Rao concludes that the East India Company officials had no intention of modernising India through education and indeed, rather than attempting social reform, were instrumental in reifying and even in promoting rigid social hierarchies. This was largely based on racial arrogance, on class prejudice and a fear that the ability to think critically would lead to wider opposition, while any limited introduction of modern, English medium education was driven by Indian demand and by the pioneering work of Scots, in defiance the overarching imperial agenda. This clear argument is both a strength and a weakness.
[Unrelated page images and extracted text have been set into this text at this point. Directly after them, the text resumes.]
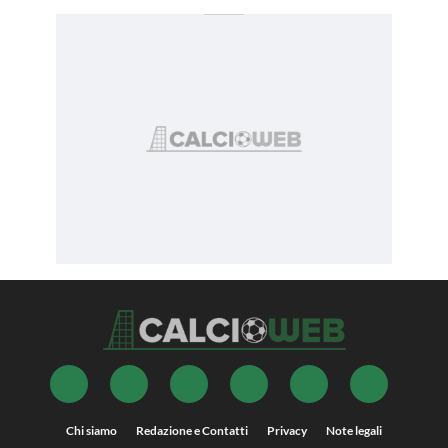
Chi siamo
Redazione e Contatti
Privacy
Note legali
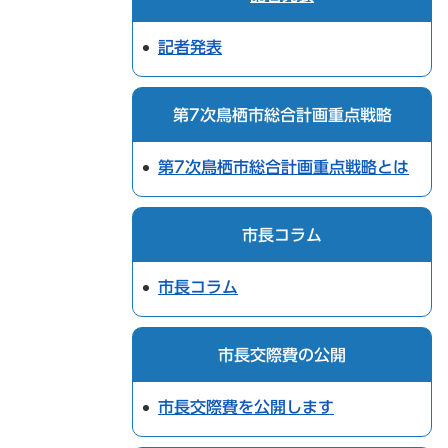
記者発表
第7次鳥栖市総合計画重点戦略
第7次鳥栖市総合計画重点戦略とは
市長コラム
市長コラム
市長交際費の公開
市長交際費を公開します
Rao’s reliance on the colonial archive causes her to underplay some of the more nuanced contemporary debates regarding funding, the curriculum, the gendered nature of some missionary provision, the role of missionaries and the variety of pre-colonial educational approaches.2 Her robust rebuttal of the historiography targets traditional schools of thought (colonial, nationalist, postmodern) which are already regarded as outdated and her lack of engagement with the work of other historians of education, for example on pedagogy, on mixed race children, on transnational information exchange, means that she fails to engage with the complexity of the current historiographical debates.3 We trace this, for example, in the over-simplistic categorisation of missionaries as English or Scottish, ignoring the wide social and denominational variety within these groups and also the impact of other European and American mission societies, her frequent elision of caste and class or blurring of the boundaries between primary and secondary education. Very few contemporary scholars still engage within the binaries of Orientalist and Anglicist, and she is more prepared to overlook the foibles of her heroes (such as Macaulay) than their opponents. That said, while at times Rao overstates her case, she contributes significantly to the history of education in India by unsettling received wisdom about colonial priorities and motivations and evidences the brahmanisation of education in very generative ways.

Notes:
1 For example Gauri Viswanathan, Masks of Conquest. Literary Study and English Rule in India, London 1989.
2 Examples: Tim Allender, Learning Femininity in Colonial India, 1820–1932, Manchester 2016; Latika Chaudhary, Land Revenues, Schools and Literacy. A Historical Examination of Public and Private Funding of Education, in: The Indian Economic & Social History Review 47 (2010), pp. 179–204; Nita Kumar, Lessons from Schools. The History of Education in Banaras, New Delhi 2000; Parna Sengupta, Pedagogy for Religion. Missionary Education and the Fashioning of Hindus and Muslims in Bengal, California 2011.
3 Jana Tschurenev, Empire, Civil Society, and the Beginnings of Colonial Education in India, Cambridge 2019.